На первый взгляд кажется, что подобный подход основывается на желании быть честным: я говорю на исповеди о том, в чем раскаиваюсь, а те грехи, с которыми не собираюсь расставаться, не называю. Но какой смысл, придя к врачу, сказать: «Я знаю, что у меня есть такие и такие болезни, но эти я сейчас буду лечить, а вот этими пока еще поболею»? Конечно, здравым такое рассуждение не назовешь.
Многие стыдятся говорить о каких-то своих грехах и утаивают их, предпочитая из раза в раз на исповеди промолчать, а потом, может быть, даже и забывают о них. Но то, о чем мы умолчали, – это неисцеленная рана. Это крючок, которым враг будет улавливать человека и тянуть его к себе, как рыбу, заглотившую наживку. Только рыба может вырваться, порвав леску, а нам враг вырваться не даст.
Я когда-то услышал мысль, которая показалась мне очень близкой: если человек не исповедует какие-то грехи из-за стыда, по самолюбию, потому что не хочет, чтобы о нем плохо думали, это его общая тайна с врагом – то, что он утаивает от Бога, от Которого, впрочем, ничего утаить невозможно. А когда человек о постыдном, тяготящем его грехе говорит, он расторгает свой союз с врагом нашего спасения и освобождается или, по крайней мере, делает огромный шаг к освобождению. Да, враг еще может его беспокоить, может на него нападать, но нет уже того тайного согласия, которое их – человека и врага – держит вместе.
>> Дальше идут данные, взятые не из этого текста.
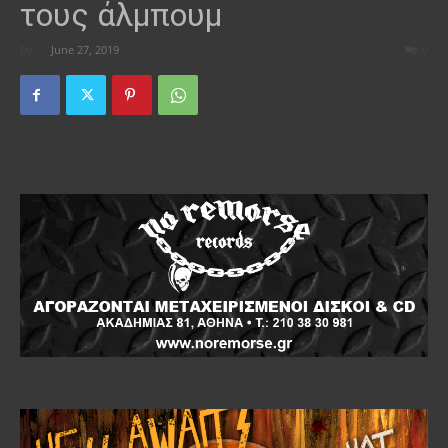
τους άλμπουμ
By
-
June 27, 2019
0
Не случайно перед исповедью звучат слова увещания: «Аще что утаиши, сугуб грех имаши» – не просто грех, а сугубый, двойной. Поэтому на исповеди очень важно говорить о том, о чем сказать трудно. Может быть, даже в первую очередь стоит открыть самое болезненное, не оставляя на потом. Иногда человек откладывает «трудное» на конец исповеди (особенно если это исповедь во время литургии, когда время и у священника, и у исповедника ограничено: надо успеть до Причастия), но в какой-то момент священник говорит: «Ну все, остальное – в следующий раз, ты исповедовался, иди причащайся». И человек с «легким сердцем», не сказав самого главного, самого трудного и стыдного, идет причащаться. А сердце-то – оно только в этот момент легкое, потому что страх отступил, потому что можно уже не произносить то, о чем говорить страшно, а потом сердце опять становится тяжелым. И снова появляется ощущение, что жизнь не в радость.